China News Service, November 13. According to the Greek "China-Greece Times" report, recently, the Labor Research Institute of the General Confederation of Greek Workers (INE/GSEE) said in a report released by it that the purchasing power of low-paid workers in Greece has declined. 40%, which has had a detrimental impact on their family's standard of living.

  The report, titled "Greece's Cost of Living Crisis," said the asymmetrical impact of high costs on the Greek population became apparent in the income bracket analysis.

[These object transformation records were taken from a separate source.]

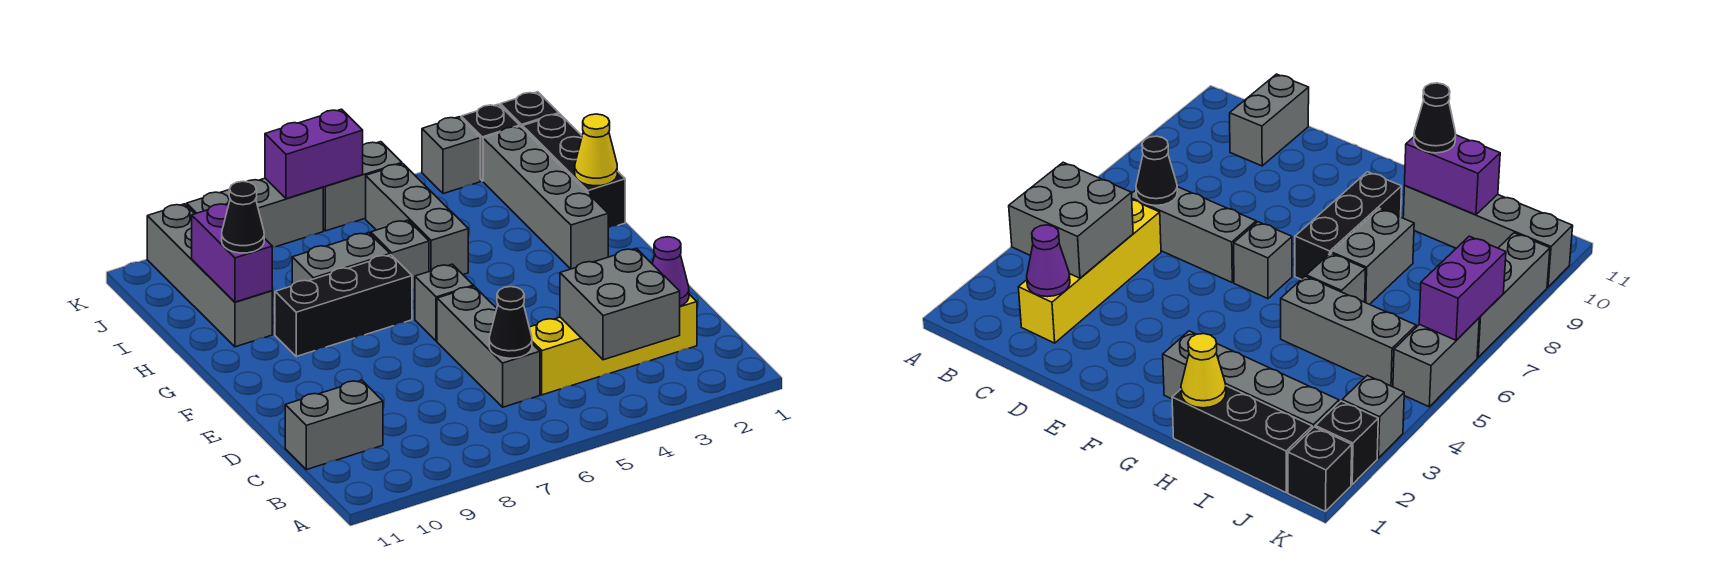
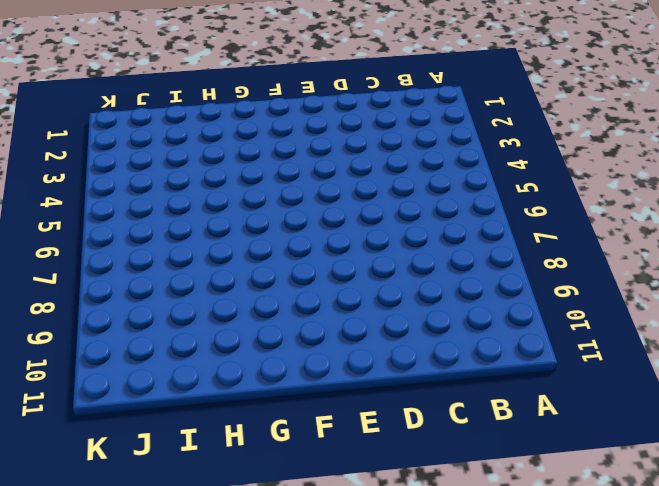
none -> yellow 1x4 brick [529,294,697,395]
none -> grey 1x3 brick [437,286,540,407]
none -> grey 1x2 brick [285,380,383,470]

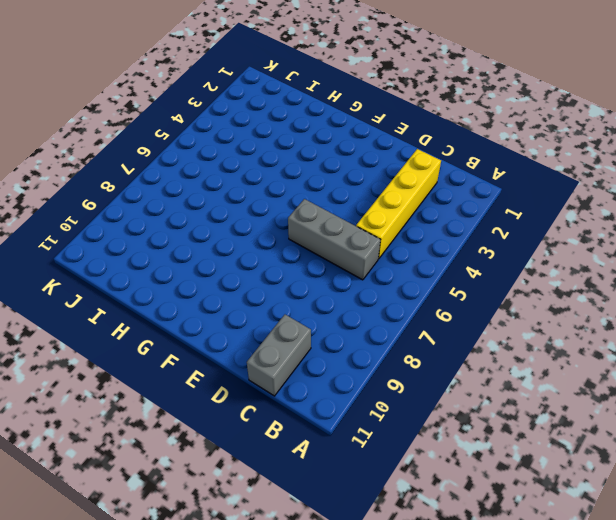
none -> grey 1x1 brick [415,264,473,341]
none -> grey 1x4 brick [483,126,608,269]
none -> black 1x3 brick [275,255,412,356]

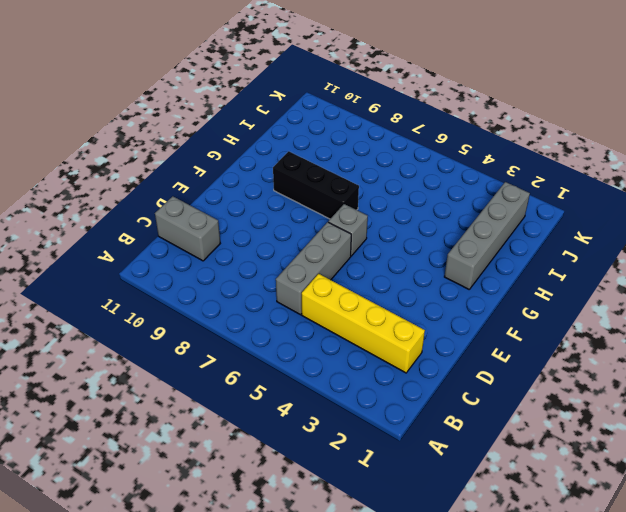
none -> black 1x3 brick [523,114,625,228]
none -> grey 1x3 brick [366,164,468,274]
none -> grey 1x1 brick [371,220,429,290]

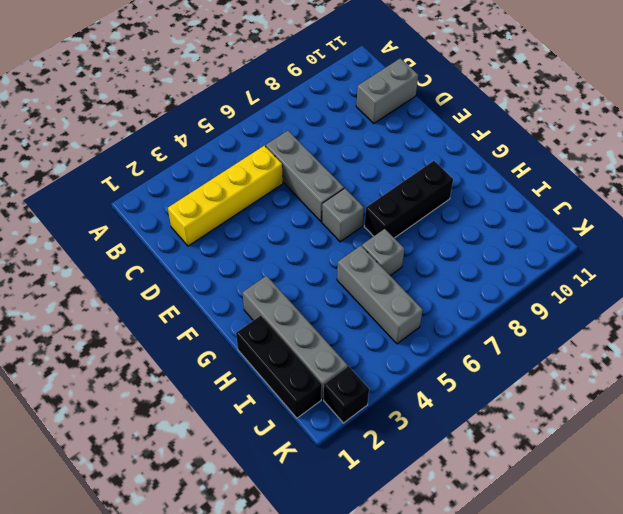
none -> grey 1x2 brick [292,233,390,284]
none -> grey 1x4 brick [147,204,272,347]
none -> black 1x1 brick [500,92,559,128]

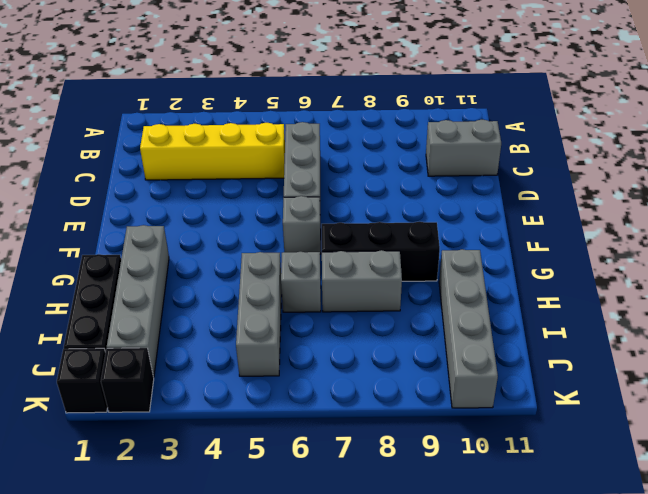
none -> grey 1x1 brick [422,117,480,194]
none -> grey 1x2 brick [323,142,402,231]
none -> grey 1x3 brick [187,178,323,247]

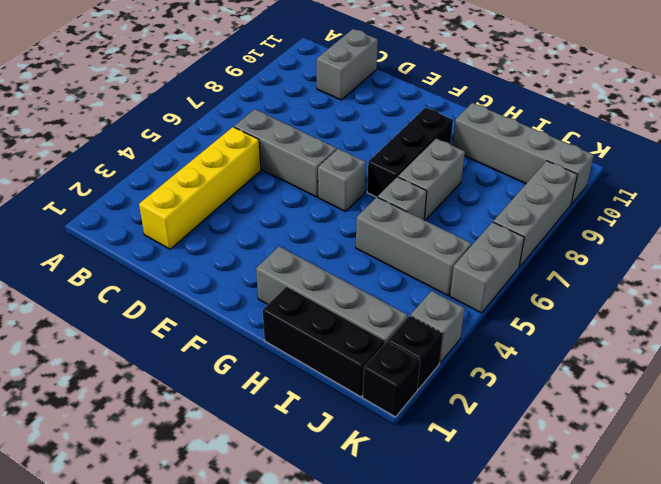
none -> grey 2x2 brick [560,248,680,360]
none -> purple 1x1 cone [652,237,689,306]
none -> black 1x1 cone [489,287,532,358]

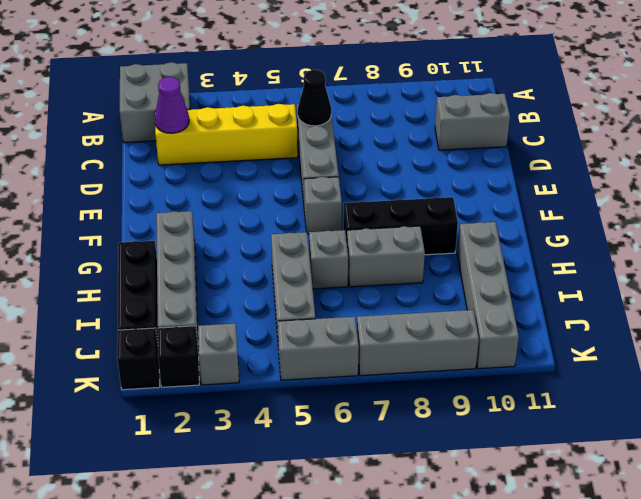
grey 2x2 brick [120,62,190,143] -> grey 2x2 brick moved to [560,248,680,360]
none -> yellow 1x1 cone [575,114,617,186]
none -> purple 1x2 brick [192,203,272,302]
none -> purple 1x2 brick [265,109,363,199]

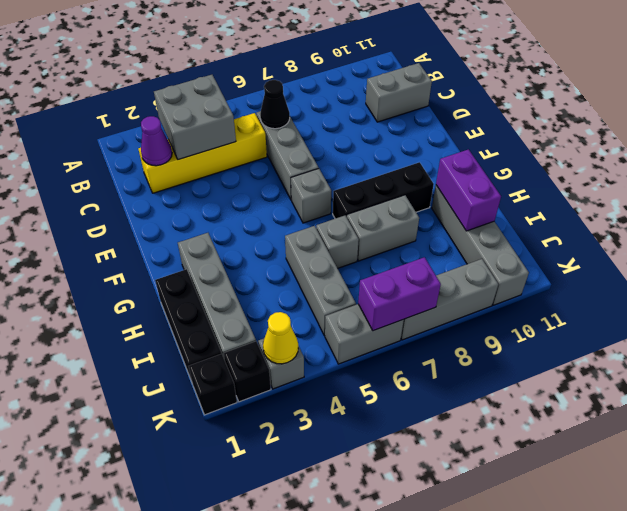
yellow 1x1 cone [263,312,298,364] -> yellow 1x1 cone moved to [575,114,617,186]
none -> black 1x1 cone [222,181,264,253]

Regarding monthly electricity and gas bills as a percentage of households' adjusted disposable income in the first half of 2022, the analysis noted that Greece's performance in terms of household burdens was the second-worst performance in the EU.

The wave of high costs of energy and commodities is having a major impact on the purchasing power of working people and their standard of living.

  It should be pointed out that since April this year, the purchasing power of the minimum wage in Greece has lost about 19%.

Given that the minimum wage in Greece is below reasonable standards, high costs have lowered the standard of living for working people and their families.

Because high costs do not affect low-income earners equally, some employed people are living in worse-than-expected conditions.

Another negative impact of declining purchasing power relates to the dynamics of consumption and growth.

  The asymmetric effect of high costs becomes especially apparent when the analysis shows the loss of purchasing power by income class.

This is mainly reflected in rising prices for basic commodities such as energy and food, which, combined with very low incomes, has reduced the purchasing power of households earning less than €750 a month by up to 40%.

  In addition, according to the analysis of the Institute of Labor, the biggest challenges facing Greece's economic policy are: how to moderate inflation, how to distribute the cost of inflation fairly and how to avoid a recessionary impact on GDP, which in turn stimulates fiscal risks.